Agency Conduct Regulations: A lesson from history

“If it ain’t broke don’t fix it”.  That was the view of an agency director at a recent seminar examining the government’s  current Consultation into the agency regulatory framework.

It is a view echoed by numerous others across the recruitment industry as there seems to be no urgent need or reason to make big changes to the current structure and certainly no appetite for self-regulation.

Ahead of his third meeting with the Department for Business, Skills and Innovation (BIS), we sit down with Adrian Marlowe, MD at recruitment law experts Lawspeed, to find out more about the history of the Conduct Regulations and try to make sense of the current situation.

Q. Lawspeed was involved in various consultations with the Blair government between 1999 and 2003, what was the result back then?

Adrian Marlowe:
Three years of wrangling and two Consultations (whose objective was “to
remove unnecessary regulation” and provide “simpler and clearer” rules)
resulted in the Conduct of Employment Agencies and Employment
Businesses Regulations 2003. Lawspeed had argued that the regulations
should be as practical as possible and, on the whole, the final
legislation reflects good business practice.

Some areas are
overworked, e.g. the requirement to obtain information on “any risks to
health and safety know to the hirer”, something we have always said is
impossible to comply with (how can an agency obtain what the hirer
doesn’t tell it?). Overall however, areas of friction were overcome; how
to deal with limited company contractors (solved by our opt-out
suggestion), online job boards (not allowed to charge fees) and transfer
fee issues. I believe that reasonable compromises were made and the
rules are workable.

Q. So the Regulations were welcomed ten years ago?

Adrian Marlowe:
Well, there was a collective sigh of relief when the final regulations
were announced – the process was finally over and they weren’t as bad as
all that,  but there is no doubt that significant cost was incurred by agencies in ‘tooling up’ to deal with the new compliance.
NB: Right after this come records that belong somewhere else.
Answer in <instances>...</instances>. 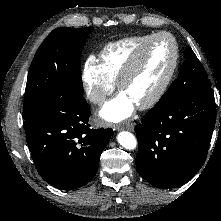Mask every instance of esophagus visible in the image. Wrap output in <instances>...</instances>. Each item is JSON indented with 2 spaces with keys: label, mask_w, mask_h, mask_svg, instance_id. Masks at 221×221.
<instances>
[{
  "label": "esophagus",
  "mask_w": 221,
  "mask_h": 221,
  "mask_svg": "<svg viewBox=\"0 0 221 221\" xmlns=\"http://www.w3.org/2000/svg\"><path fill=\"white\" fill-rule=\"evenodd\" d=\"M122 129H127V130H130V131H133L134 130V124L126 123V124H123V125H120V126L117 127V130H122Z\"/></svg>",
  "instance_id": "obj_1"
}]
</instances>
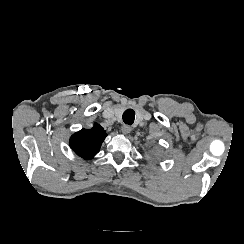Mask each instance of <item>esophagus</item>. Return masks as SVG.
<instances>
[{"instance_id":"1","label":"esophagus","mask_w":244,"mask_h":244,"mask_svg":"<svg viewBox=\"0 0 244 244\" xmlns=\"http://www.w3.org/2000/svg\"><path fill=\"white\" fill-rule=\"evenodd\" d=\"M121 131L123 134H129L131 132V127L128 125H122Z\"/></svg>"}]
</instances>
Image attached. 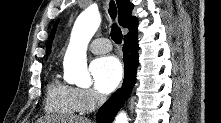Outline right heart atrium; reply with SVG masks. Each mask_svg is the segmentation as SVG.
I'll return each mask as SVG.
<instances>
[{"instance_id": "right-heart-atrium-1", "label": "right heart atrium", "mask_w": 221, "mask_h": 123, "mask_svg": "<svg viewBox=\"0 0 221 123\" xmlns=\"http://www.w3.org/2000/svg\"><path fill=\"white\" fill-rule=\"evenodd\" d=\"M75 99L79 112L87 113L100 105L104 97L92 88H75Z\"/></svg>"}]
</instances>
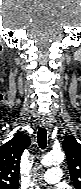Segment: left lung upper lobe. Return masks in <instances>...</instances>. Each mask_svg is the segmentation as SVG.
<instances>
[{"mask_svg": "<svg viewBox=\"0 0 81 189\" xmlns=\"http://www.w3.org/2000/svg\"><path fill=\"white\" fill-rule=\"evenodd\" d=\"M63 149L68 161L72 184L75 189H81V144L75 137L67 136L63 141Z\"/></svg>", "mask_w": 81, "mask_h": 189, "instance_id": "obj_1", "label": "left lung upper lobe"}]
</instances>
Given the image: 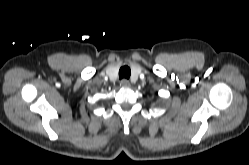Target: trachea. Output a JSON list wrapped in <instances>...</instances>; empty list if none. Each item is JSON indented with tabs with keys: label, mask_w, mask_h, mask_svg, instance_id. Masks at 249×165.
<instances>
[{
	"label": "trachea",
	"mask_w": 249,
	"mask_h": 165,
	"mask_svg": "<svg viewBox=\"0 0 249 165\" xmlns=\"http://www.w3.org/2000/svg\"><path fill=\"white\" fill-rule=\"evenodd\" d=\"M131 75V70L128 66H123L120 68L119 70V78L122 79V78H126V79H129Z\"/></svg>",
	"instance_id": "3493384b"
}]
</instances>
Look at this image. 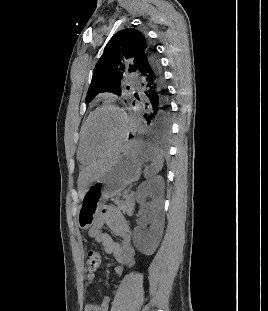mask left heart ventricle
I'll return each instance as SVG.
<instances>
[{"instance_id": "b2bd125f", "label": "left heart ventricle", "mask_w": 268, "mask_h": 311, "mask_svg": "<svg viewBox=\"0 0 268 311\" xmlns=\"http://www.w3.org/2000/svg\"><path fill=\"white\" fill-rule=\"evenodd\" d=\"M123 122L120 115L111 109H104L95 114L89 122L87 140L96 152L111 148L122 133Z\"/></svg>"}]
</instances>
Q. And those are the same Regulations we all use today?

Adrian Marlowe:
There have been several reviews of aspects of these regulations since
2004 and as a result some rules applicable to employment agencies have
been removed.  The government also proposed that the
transfer fees rules be changed so that only “reasonable” fees could
be charged – a suggestion that was opposed by everyone on behalf of
agencies. We argued that it would be a charter for abuse by clients who
would always be able to argue that charges were not reasonable, thus
leading to a frenzy of litigation. Sensibly the government abandoned
the idea.

Q. So why exactly is there another government consultation taking place now?

Adrian Marlowe:
Good question. All the same issues appear to be back on the agenda,
with the added twist that it may be a good thing for the recruitment
industry to self regulate and for workers to be able to pursue claims
through the Employment Tribunal rather than the Employment Agency
Standards Inspectorate (EAS).

Standards have risen since 2003 and the EAS has worked well so I don’t understand the driver for such sweeping changes.  I
don’t think it will save the government money in the long term and
The Red Tape Challenge was set up to look at unnecessary regulation
hindering business – I don’t believe these to be either unnecessary or a
hindrance to our industry.  Some adjustments and
improvements could certainly be made, but to tear up the copy book and
start all over again seems like a strange suggestion.
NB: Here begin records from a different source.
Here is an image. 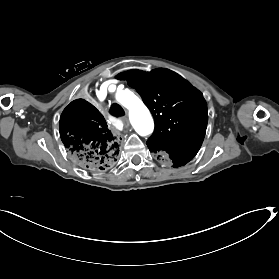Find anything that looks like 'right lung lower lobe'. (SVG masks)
<instances>
[{"label": "right lung lower lobe", "instance_id": "98d812e1", "mask_svg": "<svg viewBox=\"0 0 279 279\" xmlns=\"http://www.w3.org/2000/svg\"><path fill=\"white\" fill-rule=\"evenodd\" d=\"M59 130L65 148L79 167L99 171L116 161L121 137L89 102L72 101L61 114Z\"/></svg>", "mask_w": 279, "mask_h": 279}]
</instances>
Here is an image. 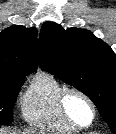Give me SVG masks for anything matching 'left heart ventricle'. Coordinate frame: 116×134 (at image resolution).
<instances>
[{
    "label": "left heart ventricle",
    "instance_id": "1",
    "mask_svg": "<svg viewBox=\"0 0 116 134\" xmlns=\"http://www.w3.org/2000/svg\"><path fill=\"white\" fill-rule=\"evenodd\" d=\"M67 109L70 115L80 124L87 125L91 122V109L81 97L70 95L67 99Z\"/></svg>",
    "mask_w": 116,
    "mask_h": 134
}]
</instances>
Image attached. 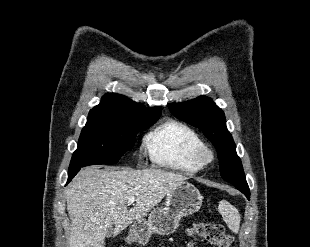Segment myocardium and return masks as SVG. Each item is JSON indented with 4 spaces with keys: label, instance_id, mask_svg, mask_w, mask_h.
Wrapping results in <instances>:
<instances>
[{
    "label": "myocardium",
    "instance_id": "obj_1",
    "mask_svg": "<svg viewBox=\"0 0 310 247\" xmlns=\"http://www.w3.org/2000/svg\"><path fill=\"white\" fill-rule=\"evenodd\" d=\"M194 157L200 166H204L213 162L215 154L209 146L203 145L197 149Z\"/></svg>",
    "mask_w": 310,
    "mask_h": 247
}]
</instances>
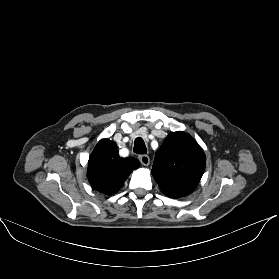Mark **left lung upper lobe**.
Masks as SVG:
<instances>
[{
  "instance_id": "1",
  "label": "left lung upper lobe",
  "mask_w": 279,
  "mask_h": 279,
  "mask_svg": "<svg viewBox=\"0 0 279 279\" xmlns=\"http://www.w3.org/2000/svg\"><path fill=\"white\" fill-rule=\"evenodd\" d=\"M206 165L202 148L187 133L172 132L156 152L152 175L160 190L170 198H180L197 187Z\"/></svg>"
}]
</instances>
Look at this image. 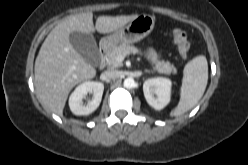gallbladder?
<instances>
[{"label":"gallbladder","mask_w":248,"mask_h":165,"mask_svg":"<svg viewBox=\"0 0 248 165\" xmlns=\"http://www.w3.org/2000/svg\"><path fill=\"white\" fill-rule=\"evenodd\" d=\"M69 40L73 48L84 58V60L93 66L100 63V53L95 38L92 34L82 32H71Z\"/></svg>","instance_id":"gallbladder-1"}]
</instances>
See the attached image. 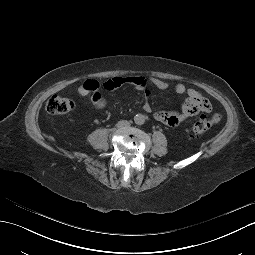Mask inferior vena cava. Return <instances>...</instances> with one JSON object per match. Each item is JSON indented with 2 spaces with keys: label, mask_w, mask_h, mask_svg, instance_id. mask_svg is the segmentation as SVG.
I'll return each instance as SVG.
<instances>
[{
  "label": "inferior vena cava",
  "mask_w": 255,
  "mask_h": 255,
  "mask_svg": "<svg viewBox=\"0 0 255 255\" xmlns=\"http://www.w3.org/2000/svg\"><path fill=\"white\" fill-rule=\"evenodd\" d=\"M120 126H129V122L127 120L119 121Z\"/></svg>",
  "instance_id": "obj_1"
}]
</instances>
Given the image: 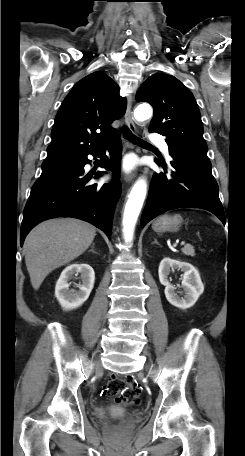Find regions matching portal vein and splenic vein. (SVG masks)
Instances as JSON below:
<instances>
[{
	"label": "portal vein and splenic vein",
	"instance_id": "18ae733b",
	"mask_svg": "<svg viewBox=\"0 0 245 456\" xmlns=\"http://www.w3.org/2000/svg\"><path fill=\"white\" fill-rule=\"evenodd\" d=\"M184 244H185V242H184V241H181L180 245H184Z\"/></svg>",
	"mask_w": 245,
	"mask_h": 456
}]
</instances>
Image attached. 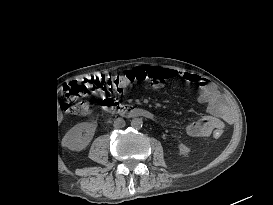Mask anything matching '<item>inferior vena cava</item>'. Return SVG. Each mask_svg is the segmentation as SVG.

Q. A second consultation is due in late summer, will this mean more time, effort and continuing uncertainty for everyone?

Adrian Marlowe:
I think it will. I wish that I could at least explain to our clients
the reason that they may once again have to change direction, incur more
cost, waste time, reduce profitability, at a time when the economy is
down and most are already hard pressed.  All they want to do is get on with their work and help businesses grow. Until then, I agree with our clients,  the best lesson to be learned from history is  – if it ain’t broke don’t fix it.

Q. But as a further consultation is likely to go ahead and you are meeting with BIS again on Friday 22nd March to promote the views of the recruitment industry. What do you hope the final outcome will be?

Adrian Marlowe:
Consolidating all the rules into one place and removing the few
genuinely unnecessary ones, which do not relate to professional
standards, would be useful. Perhaps tidying up some of the language and
carving out the entertainment sector provisions would assist.

There
is little case for including umbrella companies within the scope as
they do not provide work-finding services. Inclusion of new rules
restricting RPO ‘pay when paid’ clauses and other related practices
which do damage the industry would be a very positive step.

We will continue to press for a constructive result.

 

Adrian Marlowe is MD of Lawspeed and also Chairman of the Association of Recruitment Consultancies (ARC).